1797 dann befreite ihn der neue "starke Mann" Frankreichs, Napoleon Bonaparte. Aber dessen großspurige Politik behagte dem nüchternen Demokraten nicht, fürs erste zog La Fayette sich zurück auf sein Landgut Lagrange und privatisierte. Erst nach der Verbannung Napoleons engagierte er sich wieder in der Politik. 1815 wurde er ein liberales Mitglied der Deputiertenkammer, ein Amt, das er bis zu seinem Tode innehatte. Im Jahr 1814 lud der amerikanische Präsident James Monroe den Helden des Unabhängigkeitskriegs ein, als "Gast der Nation" in die USA zu kommen, und La Fayette folgte der Einladung, dieser späten Ehrung, mit großem Entzücken. Er bereiste alle 24 der damaligen Bundesstaaten und war zutiefst gerührt, dass North Carolina ihm die höchste Ehre widerfahren hatte lassen: eine Stadt dort heißt Fayetteville. Ehrenbürger der Vereinigten Staaten wurde er zudem.

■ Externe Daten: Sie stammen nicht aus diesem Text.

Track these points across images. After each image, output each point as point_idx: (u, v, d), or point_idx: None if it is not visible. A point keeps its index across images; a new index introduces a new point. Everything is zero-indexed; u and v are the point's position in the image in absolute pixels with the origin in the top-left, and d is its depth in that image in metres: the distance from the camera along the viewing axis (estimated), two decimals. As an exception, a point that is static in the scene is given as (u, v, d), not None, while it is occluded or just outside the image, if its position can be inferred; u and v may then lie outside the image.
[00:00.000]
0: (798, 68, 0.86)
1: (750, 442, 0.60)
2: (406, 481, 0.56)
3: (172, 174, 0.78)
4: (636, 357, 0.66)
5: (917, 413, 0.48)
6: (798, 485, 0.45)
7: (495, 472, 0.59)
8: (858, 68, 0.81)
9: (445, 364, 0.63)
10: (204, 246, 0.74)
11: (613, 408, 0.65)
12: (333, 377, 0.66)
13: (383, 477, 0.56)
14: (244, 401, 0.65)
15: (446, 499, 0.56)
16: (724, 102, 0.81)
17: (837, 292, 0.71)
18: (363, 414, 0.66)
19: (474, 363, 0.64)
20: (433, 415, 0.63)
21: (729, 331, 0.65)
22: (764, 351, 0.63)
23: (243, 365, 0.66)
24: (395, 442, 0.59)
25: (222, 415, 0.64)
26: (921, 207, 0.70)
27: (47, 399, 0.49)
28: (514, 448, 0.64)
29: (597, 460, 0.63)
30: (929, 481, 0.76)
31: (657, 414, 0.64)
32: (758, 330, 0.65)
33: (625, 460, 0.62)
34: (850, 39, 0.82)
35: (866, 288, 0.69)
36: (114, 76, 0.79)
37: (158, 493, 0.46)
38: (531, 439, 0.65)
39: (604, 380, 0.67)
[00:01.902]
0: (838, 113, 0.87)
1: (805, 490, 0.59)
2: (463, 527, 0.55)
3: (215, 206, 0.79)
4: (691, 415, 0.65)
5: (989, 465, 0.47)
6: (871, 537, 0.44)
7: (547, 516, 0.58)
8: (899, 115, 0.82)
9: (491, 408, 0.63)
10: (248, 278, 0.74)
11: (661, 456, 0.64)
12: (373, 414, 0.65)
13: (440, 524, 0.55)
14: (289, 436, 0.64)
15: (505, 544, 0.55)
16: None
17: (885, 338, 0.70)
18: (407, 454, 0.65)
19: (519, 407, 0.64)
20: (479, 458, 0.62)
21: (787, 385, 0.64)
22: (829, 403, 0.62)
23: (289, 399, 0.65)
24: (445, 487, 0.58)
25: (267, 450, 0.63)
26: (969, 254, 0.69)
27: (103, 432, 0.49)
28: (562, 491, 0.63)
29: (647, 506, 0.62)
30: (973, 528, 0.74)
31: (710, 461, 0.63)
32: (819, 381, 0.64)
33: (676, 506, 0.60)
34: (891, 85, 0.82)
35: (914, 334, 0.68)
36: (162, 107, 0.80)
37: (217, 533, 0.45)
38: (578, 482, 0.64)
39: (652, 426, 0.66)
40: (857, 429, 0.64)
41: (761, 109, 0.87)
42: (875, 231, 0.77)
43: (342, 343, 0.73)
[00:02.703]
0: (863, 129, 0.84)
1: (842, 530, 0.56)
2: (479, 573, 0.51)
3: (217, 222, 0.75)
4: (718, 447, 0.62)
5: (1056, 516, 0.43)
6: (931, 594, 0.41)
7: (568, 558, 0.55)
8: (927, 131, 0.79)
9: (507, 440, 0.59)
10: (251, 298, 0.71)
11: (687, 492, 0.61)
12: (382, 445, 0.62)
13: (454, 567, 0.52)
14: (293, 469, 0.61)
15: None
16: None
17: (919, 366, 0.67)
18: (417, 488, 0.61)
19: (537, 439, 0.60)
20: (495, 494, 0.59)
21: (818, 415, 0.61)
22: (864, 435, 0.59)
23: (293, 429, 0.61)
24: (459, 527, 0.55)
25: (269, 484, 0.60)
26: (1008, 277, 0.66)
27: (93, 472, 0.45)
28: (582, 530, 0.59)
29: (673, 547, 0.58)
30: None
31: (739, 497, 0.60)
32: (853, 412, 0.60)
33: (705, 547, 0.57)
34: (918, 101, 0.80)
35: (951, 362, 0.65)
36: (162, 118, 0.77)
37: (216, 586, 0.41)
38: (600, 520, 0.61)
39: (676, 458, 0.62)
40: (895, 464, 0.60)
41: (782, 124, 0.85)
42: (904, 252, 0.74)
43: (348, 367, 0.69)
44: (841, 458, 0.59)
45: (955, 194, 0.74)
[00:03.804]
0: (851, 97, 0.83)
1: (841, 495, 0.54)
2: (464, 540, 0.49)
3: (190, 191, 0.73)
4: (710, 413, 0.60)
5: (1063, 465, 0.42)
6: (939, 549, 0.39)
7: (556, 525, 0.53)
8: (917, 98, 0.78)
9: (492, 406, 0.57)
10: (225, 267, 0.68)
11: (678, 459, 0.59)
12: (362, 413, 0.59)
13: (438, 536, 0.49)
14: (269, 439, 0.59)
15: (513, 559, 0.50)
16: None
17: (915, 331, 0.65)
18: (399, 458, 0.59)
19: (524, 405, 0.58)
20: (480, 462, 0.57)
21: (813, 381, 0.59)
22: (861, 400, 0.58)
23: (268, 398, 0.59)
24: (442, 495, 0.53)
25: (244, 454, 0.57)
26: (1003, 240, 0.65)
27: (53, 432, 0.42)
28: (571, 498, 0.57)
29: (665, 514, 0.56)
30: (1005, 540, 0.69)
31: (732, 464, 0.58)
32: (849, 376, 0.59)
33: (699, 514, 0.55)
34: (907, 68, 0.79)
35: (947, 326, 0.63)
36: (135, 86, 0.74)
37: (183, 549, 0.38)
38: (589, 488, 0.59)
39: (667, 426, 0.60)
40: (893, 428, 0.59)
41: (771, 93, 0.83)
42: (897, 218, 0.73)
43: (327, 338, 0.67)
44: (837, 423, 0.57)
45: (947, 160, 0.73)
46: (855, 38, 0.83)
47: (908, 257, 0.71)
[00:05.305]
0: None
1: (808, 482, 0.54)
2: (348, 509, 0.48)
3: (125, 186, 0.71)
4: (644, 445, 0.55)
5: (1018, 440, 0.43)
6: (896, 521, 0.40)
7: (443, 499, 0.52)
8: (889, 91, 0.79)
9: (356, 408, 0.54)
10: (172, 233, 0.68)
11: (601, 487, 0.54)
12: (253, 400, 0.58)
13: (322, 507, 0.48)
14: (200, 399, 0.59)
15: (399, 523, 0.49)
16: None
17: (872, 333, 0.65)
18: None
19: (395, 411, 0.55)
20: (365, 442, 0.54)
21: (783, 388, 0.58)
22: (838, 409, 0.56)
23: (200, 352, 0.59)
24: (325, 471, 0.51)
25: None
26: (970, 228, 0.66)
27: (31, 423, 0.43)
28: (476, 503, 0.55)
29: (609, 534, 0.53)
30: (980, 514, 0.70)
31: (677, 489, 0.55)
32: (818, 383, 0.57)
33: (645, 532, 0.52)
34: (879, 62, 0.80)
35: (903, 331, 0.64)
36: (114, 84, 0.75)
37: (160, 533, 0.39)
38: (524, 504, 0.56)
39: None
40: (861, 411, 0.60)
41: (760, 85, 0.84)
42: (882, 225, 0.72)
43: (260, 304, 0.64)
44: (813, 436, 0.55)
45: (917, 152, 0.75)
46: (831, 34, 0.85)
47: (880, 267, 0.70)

Während der Julirevolution von 1830 dann wurde noch einmal Spitzenpolitik an den bereits 72-jährigen herangetragen: Man bot ihm an, Diktator Frankreichs zu werden. Aber der Mann, der zeitlebens das Wirken von Tyrannen verachtet und als Freimaurer für Freiheit, Gleichheit und Brüderlichkeit sich eingesetzt hatte, lehnte ab. Stattdessen unterstützte er Louis-Philippe, den späteren "Bürgerkönig", das Land als konstitutioneller Monarch zu regieren, also in den Grenzen (oder, je nachdem, Freiheiten) einer Verfassung. La Fayette starb am 20. Mai 1834 im damals gesegneten Alter von 76 Jahren; begraben liegt er auf der Cimetiére de Picpus in Paris - und zwar unter Erde, die man aus den USA hatte kommen lassen. Sie stammt von einem der wichtigsten Schlachtfelder des amerikanischen Unabhängigkeitskrieges, Bunker Hill, und symbolisiert im Bunde mit dem Grabesort die beiden Lebensmittelpunkte des Marquis de La Fayette: Frankreich und Amerika.